Artwalk’s newest public mural rises after a long journey across the street

by Carrie Madren, Bay Weekly staff writer

The image of a black man clenching a just-broken chain wasn’t meant to be controversial. Annapolis artist Lassie Belt created it not to dwell on Annapolis’ legacy of slavery but to illustrate how freedom comes from breaking bonds of all kinds — from drugs to illness to failing marriage.

Still, the montages called Community Rising — the fifth of ArtWalk’s six outdoor murals raised in honor of Annapolis’ Charter 300 celebration — were not welcome on Anne Arundel County’s Arundel Center.

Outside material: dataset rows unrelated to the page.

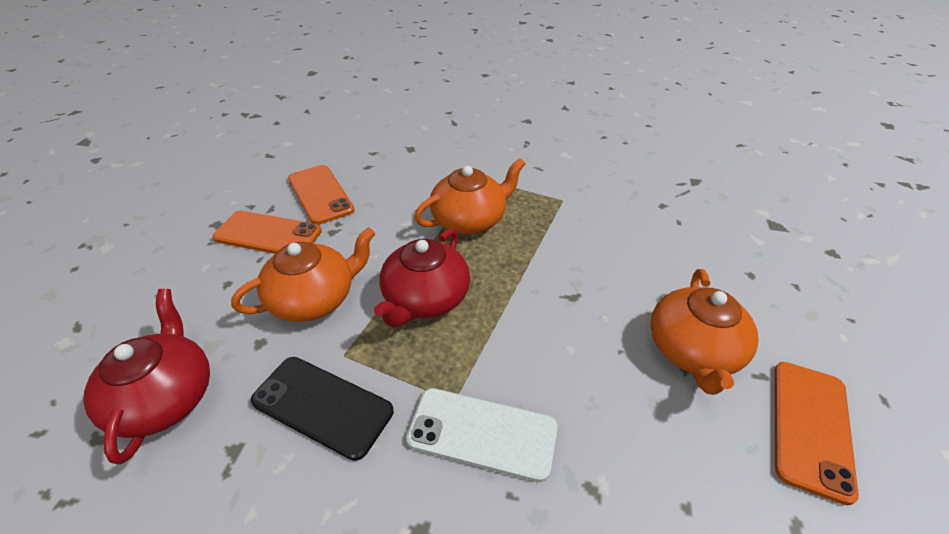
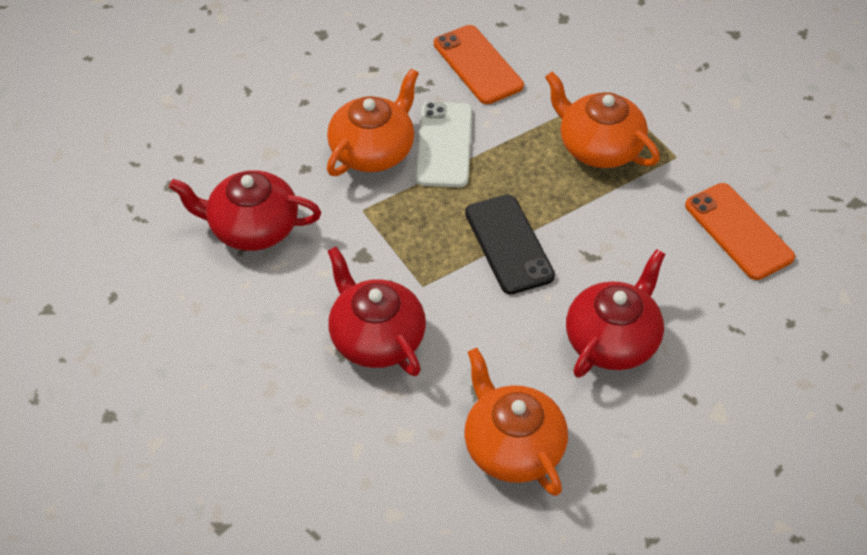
orange phone: [213,211,322,254] [288,165,354,225] [774,362,859,505] = 3 -> [434,25,524,104] [685,183,795,280] = 2
red teapot: [83,289,210,465] [374,228,470,328] = 2 -> [169,170,321,251] [328,247,426,376] [566,249,665,378] = 3

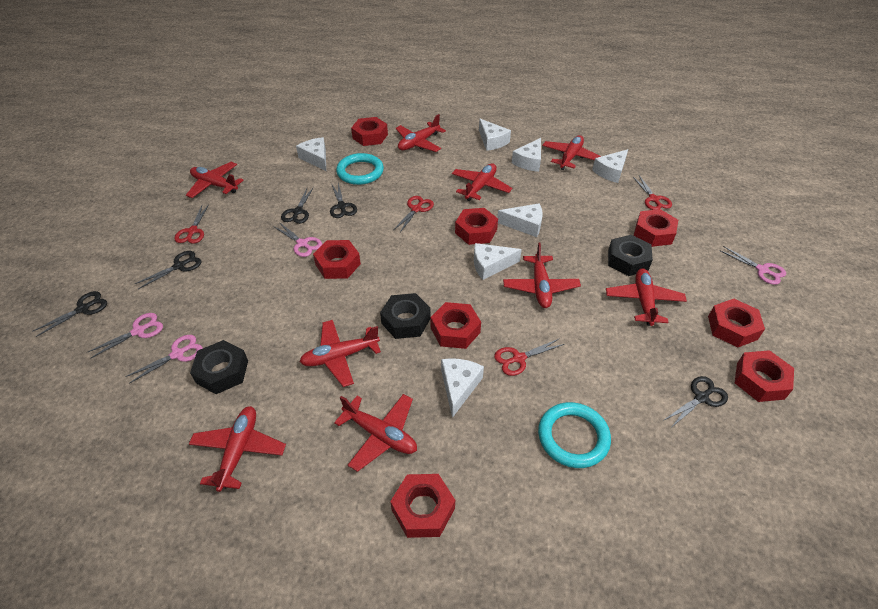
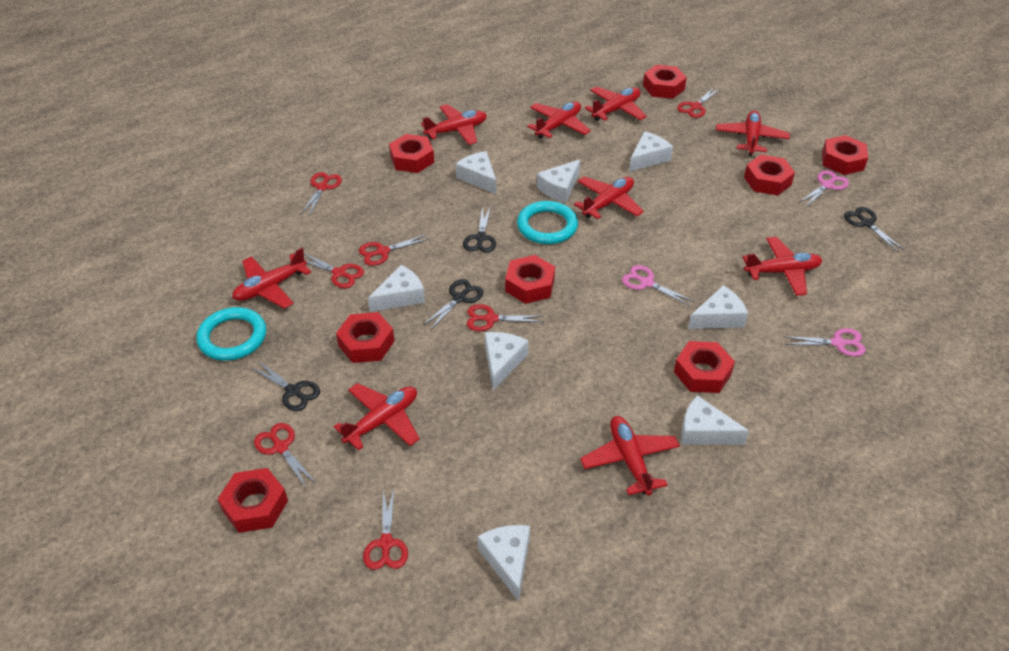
black nut: [190,340,248,394] [380,293,431,339] [608,235,653,276] = 3 -> none = 0
black scissors: [32,291,107,337] [135,251,201,289] [281,187,314,224] [330,183,357,218] [664,376,728,428] = 5 -> [251,361,320,411] [423,279,483,330] [463,206,496,253] [844,207,904,252] = 4
pink scissors: [88,313,163,359] [125,335,203,384] [273,222,322,257] [721,246,786,285] = 4 -> [622,265,693,306] [784,328,866,357] [799,170,849,207] = 3
red scissors: [174,204,209,244] [394,196,434,232] [494,338,565,376] [633,175,672,210] = 4 -> [254,423,316,489] [301,172,342,216] [304,253,364,288] [359,234,429,266] [363,489,408,570] [467,304,544,331] [677,87,720,118] = 7
white cheese: [296,137,326,171] [441,358,484,418] [474,243,522,280] [479,119,511,151] [497,203,542,237] [512,138,541,172] [592,149,628,183] = 7 -> [368,265,425,312] [455,151,496,194] [477,525,530,602] [485,332,529,390] [537,160,580,203] [629,131,673,172] [681,395,749,445] [688,285,748,329] = 8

“The picture hadn’t even gone up yet, but there were very powerful reactions,” says ArtWalk artistic director Sally Comport. The ArtWalk piece inspired spirited debate on issues ranging from race and segregation to County Executive John Leopold’s refusal of Arundel Center as a canvas for controversial public art.

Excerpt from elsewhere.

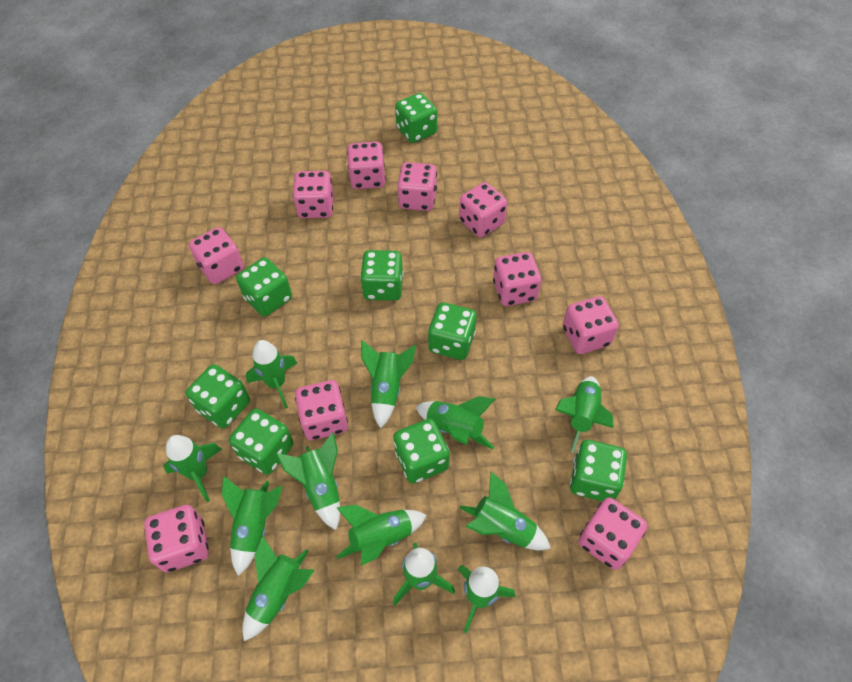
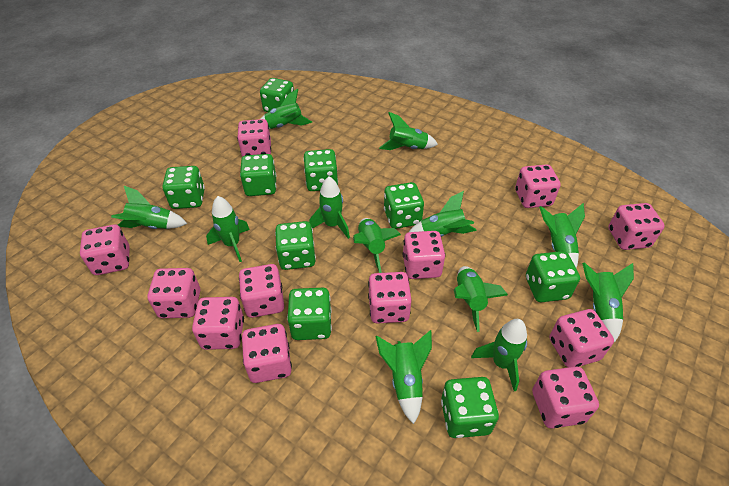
green dice: [186,364,250,428] [229,408,293,475] [236,257,292,317] [360,250,403,301] [393,419,450,484] [395,93,437,143] [428,302,477,360] [570,440,627,501] = 8 -> [162,166,205,209] [240,154,277,196] [260,78,294,112] [275,221,316,270] [287,288,332,340] [303,149,338,191] [384,182,424,229] [441,377,499,438] [526,251,580,302] = 9
pink dice: [144,505,209,572] [189,227,244,284] [293,171,334,218] [295,380,348,440] [347,142,386,189] [397,162,437,211] [459,182,507,238] [493,252,541,306] [563,296,619,354] [578,497,647,570] = 10 -> [80,225,130,275] [148,268,200,318] [192,297,244,350] [237,119,271,157] [239,264,284,318] [242,324,292,383] [368,272,411,324] [403,231,445,279] [515,164,561,208] [532,366,599,428] [549,309,614,367] [608,203,665,250] = 12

“We’re not just making pretty pictures,” Comport says. “Art is a powerful tool that can create discussions.”

Now the five-mural collection created by Belt and his young students at Stanton Community Center has a home across the street from the Arundel Center. House Speaker Michael Busch and Sen. John Astle helped negotiate an invitation from the state-owned Attman Glazer Building.

Comport created the five digital montages by punctuating Belt’s images with artwork by 20 of his students.

Four of the five rectangular murals bear stars, stripes, crossland arms or parallelograms from the American and Maryland flags; all are overlayed with portraits and faces drawn by local children. The smallest features a handprint half black and half white. The largest is Belt’s illustration of a man breaking a chain beside the Annapolis skyline; the man’s expression conveys relief, freedom after tribulation.

“Chains of bondage have to be broken so that people can have a happier, productive life,” says Belt, who grew up in the Clay Street community before moving away to find his fortune. He returned to his childhood neighborhood to help others.

Young artists ages five through 14 drew mostly portraits and faces, as well as images important to them; some included text messages such as express your love your child feels invisible.

Located at the intersection of Clay and Calvert streets, the public artwork is adjacent to the Clay Street community and visible from the community’s school bus stop and to traffic traveling north on Calvert Street from West Street.

“Kids can look up on the wall and say, I did that. I am somebody,” Belt says.

Applaud the long journey of this fifth ArtWalk installation at the opening ceremony on Fri., Feb. 29, 3pm at the Stanton Center, 92 West Washington St., Annapolis. After remarks, everyone proceeds to the Attman Glazer building: 410-268-2701.